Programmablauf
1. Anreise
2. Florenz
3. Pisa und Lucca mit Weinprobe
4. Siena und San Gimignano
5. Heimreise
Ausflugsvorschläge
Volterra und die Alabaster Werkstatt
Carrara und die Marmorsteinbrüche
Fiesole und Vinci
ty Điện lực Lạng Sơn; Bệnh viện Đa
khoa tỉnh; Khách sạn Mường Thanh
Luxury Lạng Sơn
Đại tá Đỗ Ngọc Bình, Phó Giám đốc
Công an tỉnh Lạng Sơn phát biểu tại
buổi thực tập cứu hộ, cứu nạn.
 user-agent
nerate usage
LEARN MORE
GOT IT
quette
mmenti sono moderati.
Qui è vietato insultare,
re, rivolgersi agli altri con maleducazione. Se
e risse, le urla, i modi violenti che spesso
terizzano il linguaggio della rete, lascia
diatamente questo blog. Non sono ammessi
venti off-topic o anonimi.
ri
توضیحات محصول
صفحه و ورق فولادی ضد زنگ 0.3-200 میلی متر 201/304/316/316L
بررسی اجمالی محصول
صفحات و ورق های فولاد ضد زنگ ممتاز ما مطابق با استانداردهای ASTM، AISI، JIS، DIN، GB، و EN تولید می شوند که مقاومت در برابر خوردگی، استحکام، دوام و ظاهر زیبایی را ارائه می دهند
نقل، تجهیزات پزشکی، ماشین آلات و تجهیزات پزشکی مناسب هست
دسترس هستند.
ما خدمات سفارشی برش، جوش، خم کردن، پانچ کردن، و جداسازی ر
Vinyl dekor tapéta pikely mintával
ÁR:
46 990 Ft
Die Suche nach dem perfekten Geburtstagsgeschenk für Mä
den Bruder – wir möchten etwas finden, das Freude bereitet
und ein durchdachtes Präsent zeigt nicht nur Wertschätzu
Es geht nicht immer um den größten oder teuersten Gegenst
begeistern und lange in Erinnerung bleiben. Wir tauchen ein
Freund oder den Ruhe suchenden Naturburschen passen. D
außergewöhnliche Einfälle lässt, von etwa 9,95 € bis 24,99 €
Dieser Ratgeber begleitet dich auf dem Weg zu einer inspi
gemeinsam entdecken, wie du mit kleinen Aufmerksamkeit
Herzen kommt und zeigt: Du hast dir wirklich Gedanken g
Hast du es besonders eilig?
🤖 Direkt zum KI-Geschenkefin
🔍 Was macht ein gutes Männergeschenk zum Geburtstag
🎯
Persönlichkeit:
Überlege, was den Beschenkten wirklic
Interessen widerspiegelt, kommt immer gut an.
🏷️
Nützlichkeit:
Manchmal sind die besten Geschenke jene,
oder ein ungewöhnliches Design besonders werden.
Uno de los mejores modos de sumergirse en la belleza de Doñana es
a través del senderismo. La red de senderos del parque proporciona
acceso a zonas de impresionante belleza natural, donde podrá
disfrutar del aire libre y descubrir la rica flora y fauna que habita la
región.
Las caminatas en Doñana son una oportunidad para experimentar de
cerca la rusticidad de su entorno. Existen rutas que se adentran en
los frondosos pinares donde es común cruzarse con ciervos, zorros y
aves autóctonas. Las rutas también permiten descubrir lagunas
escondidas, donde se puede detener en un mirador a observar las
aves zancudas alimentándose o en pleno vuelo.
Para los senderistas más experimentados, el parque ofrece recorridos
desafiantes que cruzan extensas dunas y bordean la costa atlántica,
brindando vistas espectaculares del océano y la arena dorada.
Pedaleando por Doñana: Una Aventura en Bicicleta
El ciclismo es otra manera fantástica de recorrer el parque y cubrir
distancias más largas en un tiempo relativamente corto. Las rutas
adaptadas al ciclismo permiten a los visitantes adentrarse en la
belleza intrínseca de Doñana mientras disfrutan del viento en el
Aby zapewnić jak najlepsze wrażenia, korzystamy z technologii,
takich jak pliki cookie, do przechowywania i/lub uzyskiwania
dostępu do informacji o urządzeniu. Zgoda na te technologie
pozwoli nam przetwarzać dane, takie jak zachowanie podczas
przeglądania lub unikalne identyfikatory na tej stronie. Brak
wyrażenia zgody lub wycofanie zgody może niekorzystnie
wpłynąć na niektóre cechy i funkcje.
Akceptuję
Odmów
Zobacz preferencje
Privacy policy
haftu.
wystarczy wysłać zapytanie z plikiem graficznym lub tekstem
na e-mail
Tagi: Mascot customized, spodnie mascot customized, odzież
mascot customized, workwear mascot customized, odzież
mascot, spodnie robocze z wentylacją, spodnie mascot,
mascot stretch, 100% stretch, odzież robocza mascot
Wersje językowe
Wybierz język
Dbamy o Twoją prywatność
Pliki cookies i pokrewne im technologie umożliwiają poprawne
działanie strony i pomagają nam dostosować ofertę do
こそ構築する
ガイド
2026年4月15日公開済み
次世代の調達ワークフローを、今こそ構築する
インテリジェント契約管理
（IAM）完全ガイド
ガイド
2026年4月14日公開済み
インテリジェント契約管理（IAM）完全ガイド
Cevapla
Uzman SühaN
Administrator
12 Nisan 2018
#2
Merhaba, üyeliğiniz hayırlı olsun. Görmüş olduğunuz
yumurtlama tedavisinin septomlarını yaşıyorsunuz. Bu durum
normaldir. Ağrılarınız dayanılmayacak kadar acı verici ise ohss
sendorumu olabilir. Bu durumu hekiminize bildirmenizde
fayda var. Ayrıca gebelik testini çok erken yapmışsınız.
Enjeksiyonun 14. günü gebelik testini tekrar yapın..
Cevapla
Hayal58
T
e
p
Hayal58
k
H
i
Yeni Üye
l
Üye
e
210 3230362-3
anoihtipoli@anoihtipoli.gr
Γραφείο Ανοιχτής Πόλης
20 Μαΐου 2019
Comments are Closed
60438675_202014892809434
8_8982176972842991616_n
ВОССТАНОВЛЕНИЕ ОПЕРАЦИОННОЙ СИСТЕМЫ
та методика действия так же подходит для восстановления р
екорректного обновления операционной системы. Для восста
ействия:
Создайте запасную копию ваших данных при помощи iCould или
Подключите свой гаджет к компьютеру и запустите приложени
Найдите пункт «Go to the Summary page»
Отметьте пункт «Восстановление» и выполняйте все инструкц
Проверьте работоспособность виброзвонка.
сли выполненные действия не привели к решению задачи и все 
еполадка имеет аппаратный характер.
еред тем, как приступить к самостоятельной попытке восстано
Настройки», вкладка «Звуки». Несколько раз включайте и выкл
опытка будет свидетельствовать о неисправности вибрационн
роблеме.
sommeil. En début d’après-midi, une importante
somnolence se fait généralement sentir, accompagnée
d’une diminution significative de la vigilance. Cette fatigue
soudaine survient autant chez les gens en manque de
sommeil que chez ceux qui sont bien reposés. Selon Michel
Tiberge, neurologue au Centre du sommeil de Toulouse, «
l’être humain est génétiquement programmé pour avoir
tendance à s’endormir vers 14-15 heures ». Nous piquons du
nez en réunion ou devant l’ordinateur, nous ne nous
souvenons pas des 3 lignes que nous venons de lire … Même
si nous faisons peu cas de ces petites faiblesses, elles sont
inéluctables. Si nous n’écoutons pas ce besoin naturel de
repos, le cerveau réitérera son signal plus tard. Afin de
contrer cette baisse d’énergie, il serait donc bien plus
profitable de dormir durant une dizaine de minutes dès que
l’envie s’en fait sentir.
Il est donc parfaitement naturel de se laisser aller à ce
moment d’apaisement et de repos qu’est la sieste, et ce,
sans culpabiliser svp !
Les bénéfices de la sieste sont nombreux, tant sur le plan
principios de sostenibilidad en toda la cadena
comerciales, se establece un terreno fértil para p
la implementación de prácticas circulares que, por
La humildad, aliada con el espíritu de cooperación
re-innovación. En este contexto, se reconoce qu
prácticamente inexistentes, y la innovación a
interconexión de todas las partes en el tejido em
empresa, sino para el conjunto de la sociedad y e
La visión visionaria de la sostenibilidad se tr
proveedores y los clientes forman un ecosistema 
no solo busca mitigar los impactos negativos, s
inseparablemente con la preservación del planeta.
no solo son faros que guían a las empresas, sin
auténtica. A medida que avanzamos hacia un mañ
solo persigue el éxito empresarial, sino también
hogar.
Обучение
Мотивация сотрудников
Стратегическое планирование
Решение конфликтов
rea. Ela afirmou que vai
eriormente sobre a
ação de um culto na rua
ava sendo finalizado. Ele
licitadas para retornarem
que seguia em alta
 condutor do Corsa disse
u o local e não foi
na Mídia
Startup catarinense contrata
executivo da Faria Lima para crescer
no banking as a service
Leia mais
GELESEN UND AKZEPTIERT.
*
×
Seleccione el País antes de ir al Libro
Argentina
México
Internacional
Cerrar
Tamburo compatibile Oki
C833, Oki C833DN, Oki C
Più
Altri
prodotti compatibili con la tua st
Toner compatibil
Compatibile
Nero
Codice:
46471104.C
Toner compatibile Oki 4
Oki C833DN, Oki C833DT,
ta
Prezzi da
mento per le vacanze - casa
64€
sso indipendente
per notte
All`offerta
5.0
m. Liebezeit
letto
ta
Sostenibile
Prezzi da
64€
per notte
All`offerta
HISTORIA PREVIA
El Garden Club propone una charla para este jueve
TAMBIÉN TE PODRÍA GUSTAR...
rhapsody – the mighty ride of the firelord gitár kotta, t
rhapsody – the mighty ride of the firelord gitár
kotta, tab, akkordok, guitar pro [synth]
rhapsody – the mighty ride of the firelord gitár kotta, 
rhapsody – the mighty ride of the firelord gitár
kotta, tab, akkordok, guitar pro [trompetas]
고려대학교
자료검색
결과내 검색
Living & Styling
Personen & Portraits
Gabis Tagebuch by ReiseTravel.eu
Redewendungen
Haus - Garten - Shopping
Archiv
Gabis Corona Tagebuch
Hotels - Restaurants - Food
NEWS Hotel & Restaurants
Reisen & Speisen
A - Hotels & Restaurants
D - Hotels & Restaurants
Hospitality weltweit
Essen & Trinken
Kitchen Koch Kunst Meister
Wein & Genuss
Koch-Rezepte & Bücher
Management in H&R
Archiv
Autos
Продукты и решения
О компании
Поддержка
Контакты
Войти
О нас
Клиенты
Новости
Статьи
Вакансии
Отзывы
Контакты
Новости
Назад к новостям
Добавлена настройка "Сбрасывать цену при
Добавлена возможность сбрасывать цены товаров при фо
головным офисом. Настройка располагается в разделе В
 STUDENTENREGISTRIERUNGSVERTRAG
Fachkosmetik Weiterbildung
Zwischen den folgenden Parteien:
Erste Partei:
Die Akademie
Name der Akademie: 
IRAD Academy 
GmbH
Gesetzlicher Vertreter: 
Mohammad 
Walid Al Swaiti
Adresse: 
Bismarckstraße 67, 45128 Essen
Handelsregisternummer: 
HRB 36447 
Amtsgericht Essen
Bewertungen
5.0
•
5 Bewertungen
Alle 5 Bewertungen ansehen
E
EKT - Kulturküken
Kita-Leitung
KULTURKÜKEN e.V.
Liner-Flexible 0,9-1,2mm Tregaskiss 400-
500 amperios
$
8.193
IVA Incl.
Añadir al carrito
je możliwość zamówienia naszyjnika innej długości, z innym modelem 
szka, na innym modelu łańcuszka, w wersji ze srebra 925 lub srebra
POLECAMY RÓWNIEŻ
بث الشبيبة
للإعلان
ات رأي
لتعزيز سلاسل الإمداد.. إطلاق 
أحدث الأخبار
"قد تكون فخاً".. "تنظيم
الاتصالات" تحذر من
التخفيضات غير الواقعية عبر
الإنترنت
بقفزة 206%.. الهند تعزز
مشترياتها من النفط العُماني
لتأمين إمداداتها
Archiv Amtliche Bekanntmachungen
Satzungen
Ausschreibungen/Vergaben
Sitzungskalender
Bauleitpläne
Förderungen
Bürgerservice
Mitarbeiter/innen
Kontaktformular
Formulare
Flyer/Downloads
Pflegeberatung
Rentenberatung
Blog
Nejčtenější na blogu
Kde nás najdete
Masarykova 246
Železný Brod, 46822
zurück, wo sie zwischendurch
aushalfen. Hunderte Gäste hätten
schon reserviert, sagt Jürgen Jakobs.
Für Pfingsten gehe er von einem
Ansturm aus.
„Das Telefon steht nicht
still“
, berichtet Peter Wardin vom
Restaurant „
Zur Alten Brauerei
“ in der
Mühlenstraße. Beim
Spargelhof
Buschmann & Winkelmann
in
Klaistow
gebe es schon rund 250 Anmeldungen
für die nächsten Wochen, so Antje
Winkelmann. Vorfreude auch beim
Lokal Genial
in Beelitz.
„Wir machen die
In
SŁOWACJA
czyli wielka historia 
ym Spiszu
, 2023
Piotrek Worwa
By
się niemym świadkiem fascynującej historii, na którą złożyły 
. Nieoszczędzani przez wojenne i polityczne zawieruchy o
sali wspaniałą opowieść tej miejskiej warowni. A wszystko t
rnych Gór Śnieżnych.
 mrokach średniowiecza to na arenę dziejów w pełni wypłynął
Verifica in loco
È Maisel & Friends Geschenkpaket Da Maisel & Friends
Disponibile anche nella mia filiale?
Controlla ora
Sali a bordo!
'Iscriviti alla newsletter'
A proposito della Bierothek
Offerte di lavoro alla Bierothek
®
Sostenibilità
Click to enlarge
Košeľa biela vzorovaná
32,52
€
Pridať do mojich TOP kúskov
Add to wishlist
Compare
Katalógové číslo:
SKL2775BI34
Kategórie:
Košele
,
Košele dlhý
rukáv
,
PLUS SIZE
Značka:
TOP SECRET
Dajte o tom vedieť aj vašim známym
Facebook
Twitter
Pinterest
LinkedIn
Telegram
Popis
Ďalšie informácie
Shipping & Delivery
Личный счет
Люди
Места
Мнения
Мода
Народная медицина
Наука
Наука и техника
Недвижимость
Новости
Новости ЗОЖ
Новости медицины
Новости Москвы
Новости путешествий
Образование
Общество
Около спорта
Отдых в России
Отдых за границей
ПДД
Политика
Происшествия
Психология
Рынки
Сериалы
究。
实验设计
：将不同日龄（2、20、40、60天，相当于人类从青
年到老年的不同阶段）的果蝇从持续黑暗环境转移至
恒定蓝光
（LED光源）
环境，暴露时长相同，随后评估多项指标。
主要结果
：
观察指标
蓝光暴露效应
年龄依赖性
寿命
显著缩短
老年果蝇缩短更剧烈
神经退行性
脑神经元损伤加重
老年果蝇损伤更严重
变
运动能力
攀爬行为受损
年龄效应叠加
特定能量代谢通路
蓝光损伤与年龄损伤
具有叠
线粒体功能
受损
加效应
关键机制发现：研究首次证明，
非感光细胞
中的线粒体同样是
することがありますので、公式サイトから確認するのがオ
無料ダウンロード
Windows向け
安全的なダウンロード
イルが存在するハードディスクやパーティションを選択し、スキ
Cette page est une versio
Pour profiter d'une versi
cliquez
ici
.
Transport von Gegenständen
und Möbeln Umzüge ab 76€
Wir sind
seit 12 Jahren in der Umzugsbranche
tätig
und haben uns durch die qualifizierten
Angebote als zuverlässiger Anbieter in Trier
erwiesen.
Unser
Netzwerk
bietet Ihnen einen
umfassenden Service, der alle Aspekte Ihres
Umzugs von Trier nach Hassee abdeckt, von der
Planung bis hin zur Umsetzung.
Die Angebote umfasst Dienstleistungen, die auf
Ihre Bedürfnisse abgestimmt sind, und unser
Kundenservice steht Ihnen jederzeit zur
--------
» **What to do**:
All lines above between those holding "Cette page est une versio" and "Umzugs von Trier nach Hassee abdeckt, von der", inclusive, must be set down unchanged, and no other line may be included.

» **The completed task**:
Cette page est une versio
Pour profiter d'une versi
cliquez
ici
.
Transport von Gegenständen
und Möbeln Umzüge ab 76€
Wir sind
seit 12 Jahren in der Umzugsbranche
tätig
und haben uns durch die qualifizierten
Angebote als zuverlässiger Anbieter in Trier
erwiesen.
Unser
Netzwerk
bietet Ihnen einen
umfassenden Service, der alle Aspekte Ihres
Umzugs von Trier nach Hassee abdeckt, von der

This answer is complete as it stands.